Americans can look forward to zooming between LA and Las Vegas at 240 km/h in a new high-speed bullet train that's set to whittle the 370-kilometre trip down, from 4 hours in a car to just 80 minutes by train.
That's only slightly longer than the hour's flight it takes to get there, except you'll have the added bonus of not having to deal with airport nightmares. Facilitated by a partnership between a private US venture and a China Railway Group-led consortium, construction on the so-called XpressWest is expected to begin in late 2016.
The project, which took four years of negotiations to finalise, is tipped to cost more than US$7 billion - all of which is coming from the private sector right now, with US government loans yet to be approved. There's no word yet on when the project is expected to be operational.
This will be the first Chinese-made bullet train in North America, and the idea is that both countries will benefit from the project: the US in better connecting two of its biggest cities, and China in being given the opportunity to inch ahead of Japan as the world's leading bullet-train innovator.
"This is the first high-speed railway project where China and the US will have systematic cooperation," Yang Zhongmin, a deputy chief engineer with China Railway Group, said at a press conference in Beijing. "It shows the advancement of China-made high-speed railways."
This won't be the first bullet train to run between major American cities. As Bryan Lufkin reports for Gizmodo, two major high-speed rail plans were announced earlier this year:
"A private venture in Texas that proposes linking Dallas and Houston - two of America's fastest-growing urban centres - with a replica of Japan's famed shinkansen, or bullet train. Meanwhile, California officially started rail construction on its own high-speed rail project in January, despite having not yet chosen a country's trains to model its system on."

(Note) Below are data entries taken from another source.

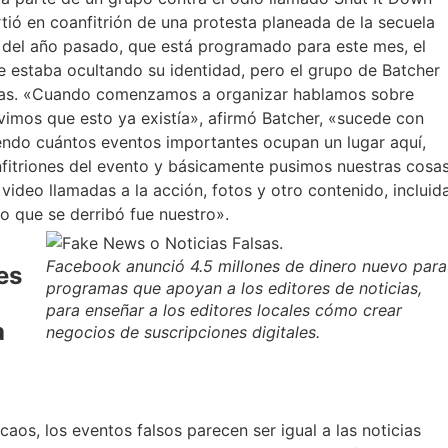
tió en coanfitrión de una protesta planeada de la secuela
t del año pasado, que está programado para este mes, el
e estaba ocultando su identidad, pero el grupo de Batcher
timas. «Cuando comenzamos a organizar hablamos sobre
imos que esto ya existía», afirmó Batcher, «sucede con
endo cuántos eventos importantes ocupan un lugar aquí,
fitriones del evento y básicamente pusimos nuestras cosa
a video llamadas a la acción, fotos y otro contenido, incluid
lo que se derribó fue nuestro».
Facebook anunció 4.5 millones de dinero nuevo para
es
programas que apoyan a los editores de noticias,
para enseñar a los editores locales cómo crear
a
negocios de suscripciones digitales.
aos, los eventos falsos parecen ser igual a las noticias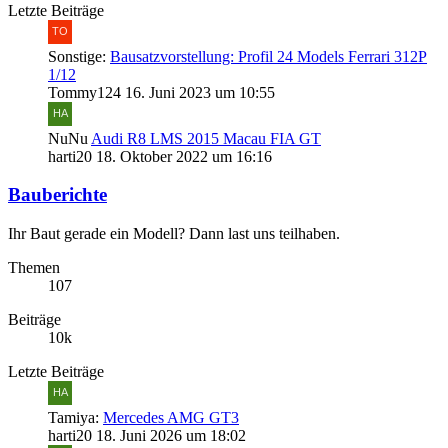
Letzte Beiträge
Sonstige:
Bausatzvorstellung: Profil 24 Models Ferrari 312P
1/12
Tommy124
16. Juni 2023 um 10:55
NuNu
Audi R8 LMS 2015 Macau FIA GT
harti20
18. Oktober 2022 um 16:16
Bauberichte
Ihr Baut gerade ein Modell? Dann last uns teilhaben.
Themen
107
Beiträge
10k
Letzte Beiträge
Tamiya:
Mercedes AMG GT3
harti20
18. Juni 2026 um 18:02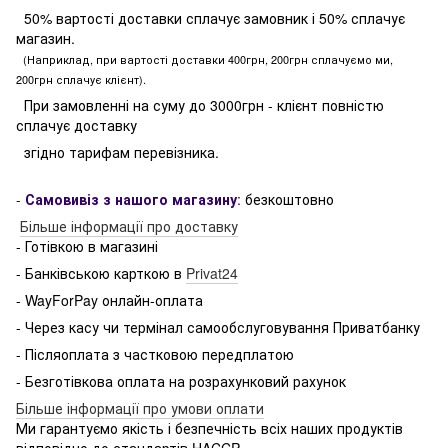
50% вартості доставки сплачує замовник і 50% сплачує
магазин.
(Наприклад, при вартості доставки 400грн, 200грн сплачуємо ми,
200грн сплачує клієнт).
При замовленні на суму до 3000грн - клієнт повністю
сплачує доставку
згідно тарифам перевізника.
-
Самовивіз з нашого магазину
:
безкоштовно
Більше інформації про доставку
- Готівкою в магазині
- Банківською карткою в
Privat24
- WayForPay онлайн-оплата
- Через касу чи термінал самообслуговування Приватбанку
- Післяоплата з частковою передплатою
- Безготівкова оплата на розрахунковий рахунок
Більше інформації про умови оплати
Ми гарантуємо якість і безпечність всіх наших продуктів
відповідно до стандартів HACCP.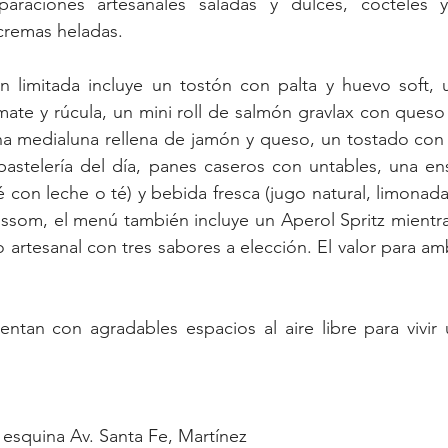
paraciones artesanales saladas y dulces, cócteles y
cremas heladas.
n limitada incluye un tostón con palta y huevo soft, 
te y rúcula, un mini roll de salmón gravlax con queso 
a medialuna rellena de jamón y queso, un tostado con 
astelería del día, panes caseros con untables, una ens
fé con leche o té) y bebida fresca (jugo natural, limonad
ossom, el menú también incluye un Aperol Spritz mientr
artesanal con tres sabores a elección. El valor para amb
ntan con agradables espacios al aire libre para vivir 
.
 esquina Av. Santa Fe, Martínez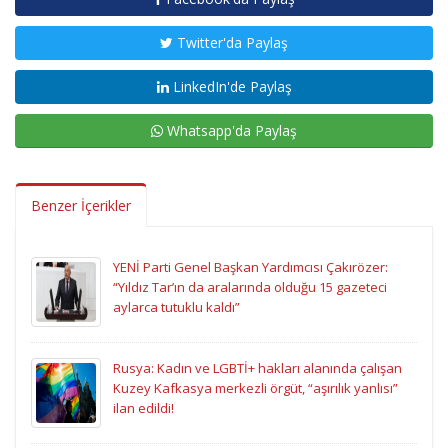
Twitter'da Paylaş
LinkedIn'de Paylaş
Whatsapp'da Paylaş
Benzer İçerikler
YENİ Parti Genel Başkan Yardımcısı Çakırözer:
“Yıldız Tar’ın da aralarında olduğu 15 gazeteci
aylarca tutuklu kaldı”
Rusya: Kadın ve LGBTİ+ hakları alanında çalışan
Kuzey Kafkasya merkezli örgüt, “aşırılık yanlısı”
ilan edildi!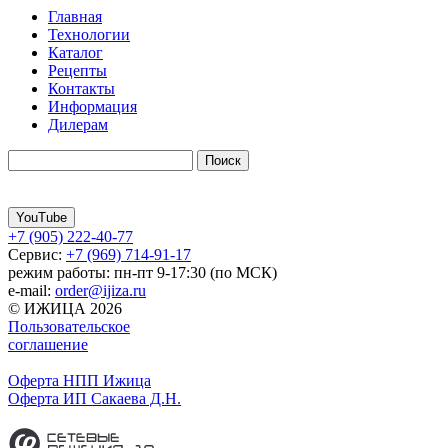
Главная
Технологии
Каталог
Рецепты
Контакты
Информация
Дилерам
YouTube
+7 (905) 222-40-77
Сервис:
+7 (969) 714-91-17
режим работы: пн-пт 9-17:30 (по МСК)
e-mail:
order@ijiza.ru
© ИЖИЦА 2026
Пользовательское
соглашение
Оферта НПП Ижица
Оферта ИП Сакаева Д.Н.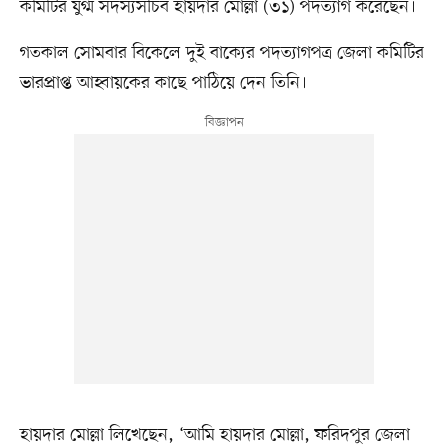
কমিটির যুগ্ম সদস্যসচিব হায়দার মোল্লা (৩১) পদত্যাগ করেছেন।
গতকাল সোমবার বিকেলে দুই বাক্যের পদত্যাগপত্র জেলা কমিটির
ভারপ্রাপ্ত আহ্বায়কের কাছে পাঠিয়ে দেন তিনি।
হায়দার মোল্লা লিখেছেন, ‘আমি হায়দার মোল্লা, ফরিদপুর জেলা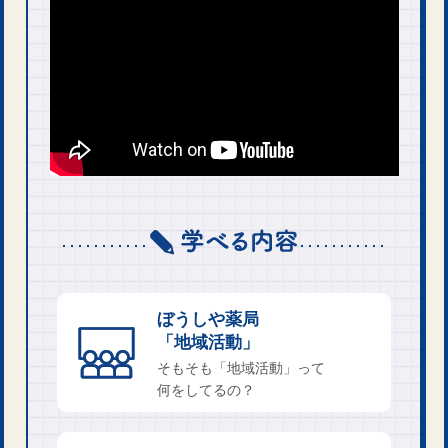
ぼうしや薬局
「地域活動」
そもそも「地域活動」って
何をしてるの？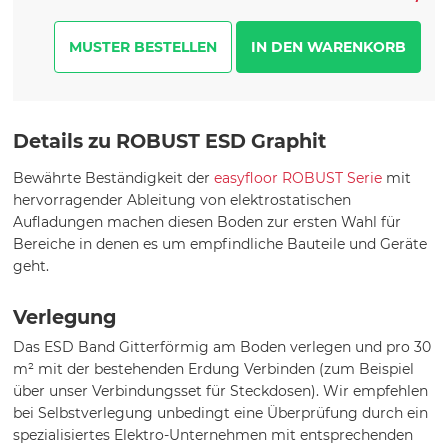
MUSTER BESTELLEN
Details zu ROBUST ESD Graphit
Bewährte Beständigkeit der
easyfloor ROBUST Serie
mit
hervorragender Ableitung von elektrostatischen
Aufladungen machen diesen Boden zur ersten Wahl für
Bereiche in denen es um empfindliche Bauteile und Geräte
geht.
Verlegung
Das ESD Band Gitterförmig am Boden verlegen und pro 30
m² mit der bestehenden Erdung Verbinden (zum Beispiel
über unser Verbindungsset für Steckdosen). Wir empfehlen
bei Selbstverlegung unbedingt eine Überprüfung durch ein
spezialisiertes Elektro-Unternehmen mit entsprechenden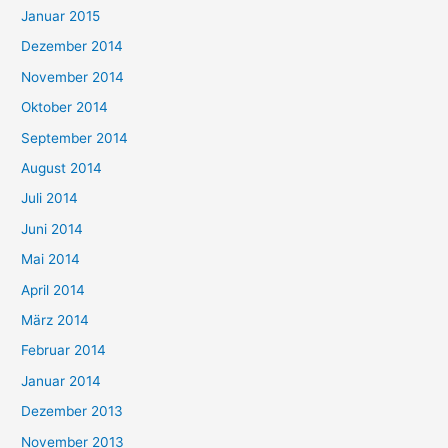
Januar 2015
Dezember 2014
November 2014
Oktober 2014
September 2014
August 2014
Juli 2014
Juni 2014
Mai 2014
April 2014
März 2014
Februar 2014
Januar 2014
Dezember 2013
November 2013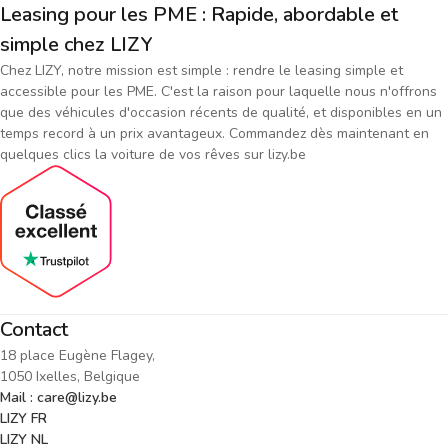
Leasing pour les PME : Rapide, abordable et
simple chez LIZY
Chez LIZY, notre mission est simple : rendre le leasing simple et
accessible pour les PME. C'est la raison pour laquelle nous n'offrons
que des véhicules d'occasion récents de qualité, et disponibles en un
temps record à un prix avantageux. Commandez dès maintenant en
quelques clics la voiture de vos rêves sur lizy.be
Contact
18 place Eugène Flagey,
1050 Ixelles, Belgique
Mail : care@lizy.be
LIZY FR
LIZY NL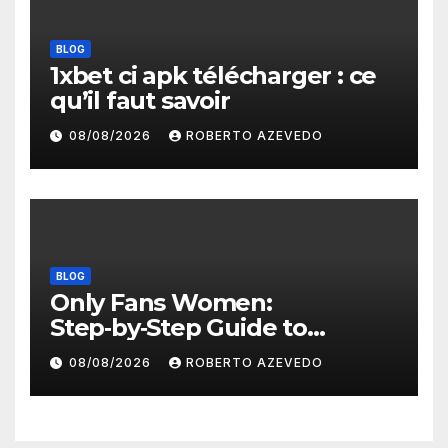
BLOG
1xbet ci apk télécharger : ce
qu’il faut savoir
08/08/2026
ROBERTO AZEVEDO
BLOG
Only Fans Women:
Step‑by‑Step Guide to
Secure, Private Access and
08/08/2026
ROBERTO AZEVEDO
Premium Experience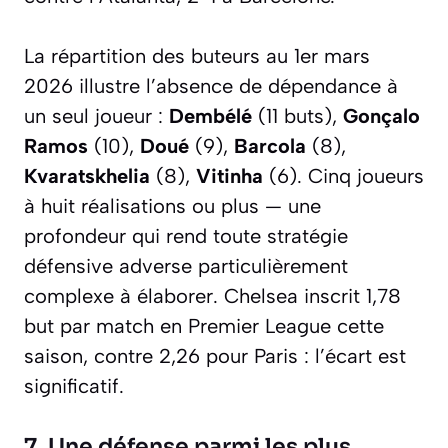
La répartition des buteurs au 1er mars
2026 illustre l’absence de dépendance à
un seul joueur :
Dembélé
(11 buts),
Gonçalo
Ramos
(10),
Doué
(9),
Barcola
(8),
Kvaratskhelia
(8),
Vitinha
(6). Cinq joueurs
à huit réalisations ou plus — une
profondeur qui rend toute stratégie
défensive adverse particulièrement
complexe à élaborer. Chelsea inscrit 1,78
but par match en Premier League cette
saison, contre 2,26 pour Paris : l’écart est
significatif.
7. Une défense parmi les plus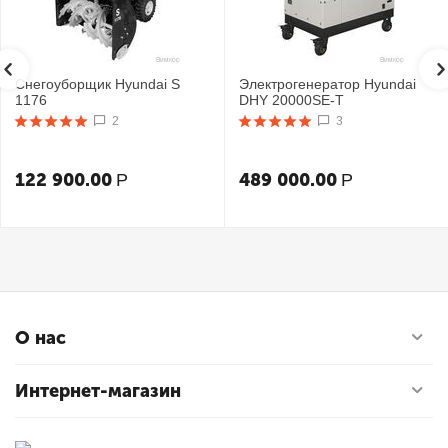
Снегоуборщик Hyundai S
Электрогенератор Hyundai
1176
DHY 20000SE-T
2
3
122 900.00
489 000.00
Р
Р
О нас
Интернет-магазин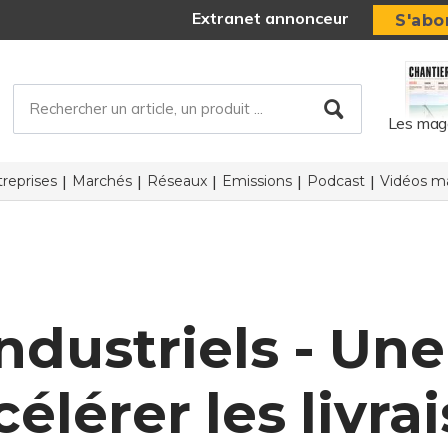
Extranet annonceur
S'abo
Les mag
reprises
Marchés
Réseaux
Emissions
Podcast
Vidéos ma
ndustriels - Une
élérer les livra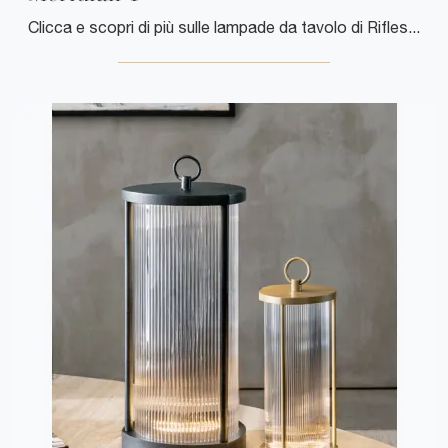
Clicca e scopri di più sulle lampade da tavolo di Riflessi: il modello Meridian T in metallo ti attende!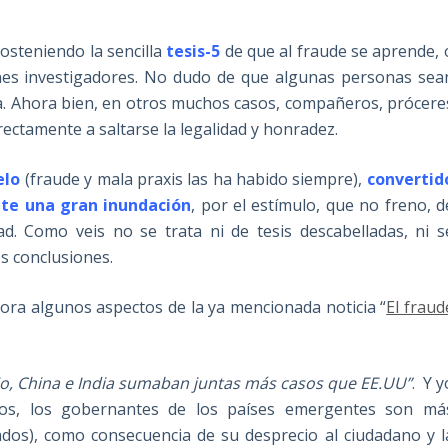
osteniendo la sencilla
tesis-5
de que al fraude se aprende, 
enes investigadores. No dudo de que algunas personas sea
ia. Ahora bien, en otros muchos casos, compañeros, prócere
directamente a saltarse la legalidad y honradez.
elo
(fraude y mala praxis las ha habido siempre),
convertid
nte una gran inundación
, por el estímulo, que no freno, d
d. Como veis no se trata ni de tesis descabelladas, ni s
es conclusiones.
hora algunos aspectos de la ya mencionada noticia “
El fraud
io, China e India sumaban juntas más casos que EE.UU”
. Y y
ctos, los gobernantes de los países emergentes son má
cados), como consecuencia de su desprecio al ciudadano y l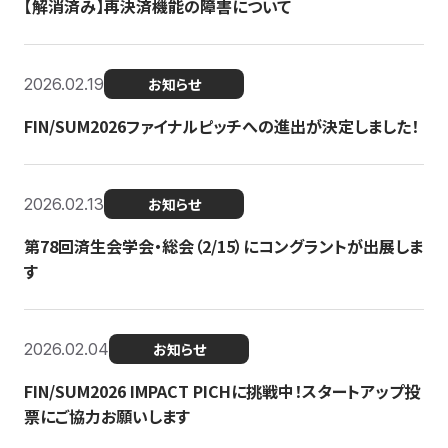
【解消済み】再決済機能の障害について
2026.02.19
お知らせ
FIN/SUM2026ファイナルピッチへの進出が決定しました！
2026.02.13
お知らせ
第78回済生会学会・総会（2/15）にコングラントが出展しま
す
2026.02.04
お知らせ
FIN/SUM2026 IMPACT PICHに挑戦中！スタートアップ投
票にご協力お願いします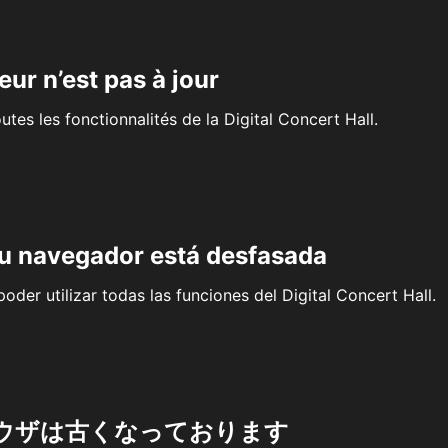
eur n’est pas à jour
outes les fonctionnalités de la Digital Concert Hall.
su navegador está desfasada
oder utilizar todas las funciones del Digital Concert Hall.
ウザは古くなっております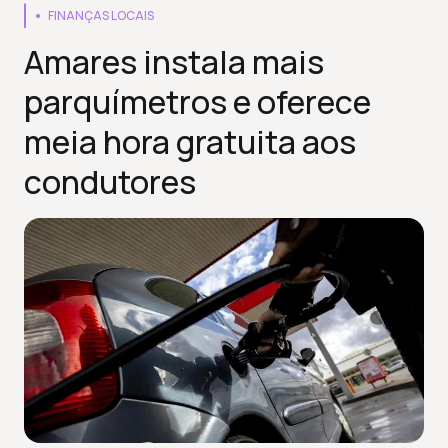
FINANÇAS LOCAIS
Amares instala mais
parquímetros e oferece
meia hora gratuita aos
condutores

Back home, China has built more than 17,000 km of domestic high-speed rail lines, according to the local Xinhua News Agency.
Just as the proliferation of smartphones over the past decade has brought the world closer than ever before on a digital landscape, the coming decades look set to strengthen our physical connections, with incredible advances in transport technology promising to cut down travel times between even the most faraway places drastically. New York to London in 3 hours, anyone?